La conversación gira, al fuego tenue, sobre lo que significaba el mundo antes: mercados iluminados, radios con música, el olor del pan recién hecho en madrugada. Los niños escuchan callados, absortos. Saben que son las últimas generaciones que oirán esos relatos de primera mano. Para ellos, el mundo real ha sido siempre alambradas, hambre y armas, el sonido lejano de gruñidos y disparos, las carreras cada vez que un perro ladra o un pájaro se alarma.
Marnie, de rodillas junto al fuego, observa el firmamento. Sabe que puede que sobrevivan mañana, o que el destino de Ben se repita aún antes de que salga el sol. Recuerda los libros leídos a escondidas en la infancia, las promesas de una vida ordenada. Ahora, el “orden” significa saber con quién comercian, saber hacia qué ruinas no viajar, saber dónde acampar y a quién disparar primero. El mundo cambió sin pedir permiso ni avisar, y los viejos valores se volvieron lastre.
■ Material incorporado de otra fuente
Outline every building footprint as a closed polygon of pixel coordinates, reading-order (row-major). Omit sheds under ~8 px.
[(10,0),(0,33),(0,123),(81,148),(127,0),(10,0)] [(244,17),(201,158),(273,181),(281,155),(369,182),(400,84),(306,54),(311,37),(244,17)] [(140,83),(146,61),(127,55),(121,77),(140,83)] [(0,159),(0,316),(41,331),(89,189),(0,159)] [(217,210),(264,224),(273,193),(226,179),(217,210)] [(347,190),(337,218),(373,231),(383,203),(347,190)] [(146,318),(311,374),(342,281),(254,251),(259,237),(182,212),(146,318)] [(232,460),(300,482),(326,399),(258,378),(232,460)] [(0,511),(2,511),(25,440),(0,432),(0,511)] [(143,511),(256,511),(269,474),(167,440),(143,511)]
Duermen a intervalos. En la madrugada, las llamas titilan y un aullido lejano resuena, desechado por el grupo como el lamento de un coyote. Nadie quiere pensar si es otra cosa. Al alba, la caravana parte a paso ligero; la meta es el casino Gold Dust, y más allá tal vez California, tal vez nada. Pero se mueven porque detenerse es muerte.
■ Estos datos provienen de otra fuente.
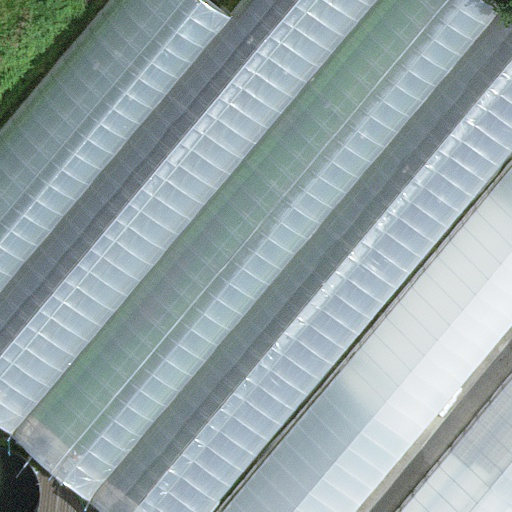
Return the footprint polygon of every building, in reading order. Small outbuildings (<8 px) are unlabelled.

Más adelante, la ruta se convierte en escombros. Entre carteles derribados y los restos calcinados de lo que una vez fue un bus turístico, los niños señalan una pintada nueva: “MERCADO — 5 millas, SEGURO”. Debajo, otra mano ha escrito: “NO CREAS NADA”.
Pero ellos siguen, porque ya no hay alternativa. Avanzan entre la luz amarilla de una mañana de desierto, los camiones crujen, los caballos resoplan y la esperanza se mezcla, irónicamente, con la supervivencia —esa dura certeza del mundo nuevo, donde cada amanecer es una victoria y cada paso, una apuesta más en el gran casino de las ruinas.
El convoy avanza, constante, lento, pero siempre hacia adelante. Porque la única ley verdadera ahora es esta: sobrevive y recuerda. Aunque todo lo demás se hunda en el polvo del olvido.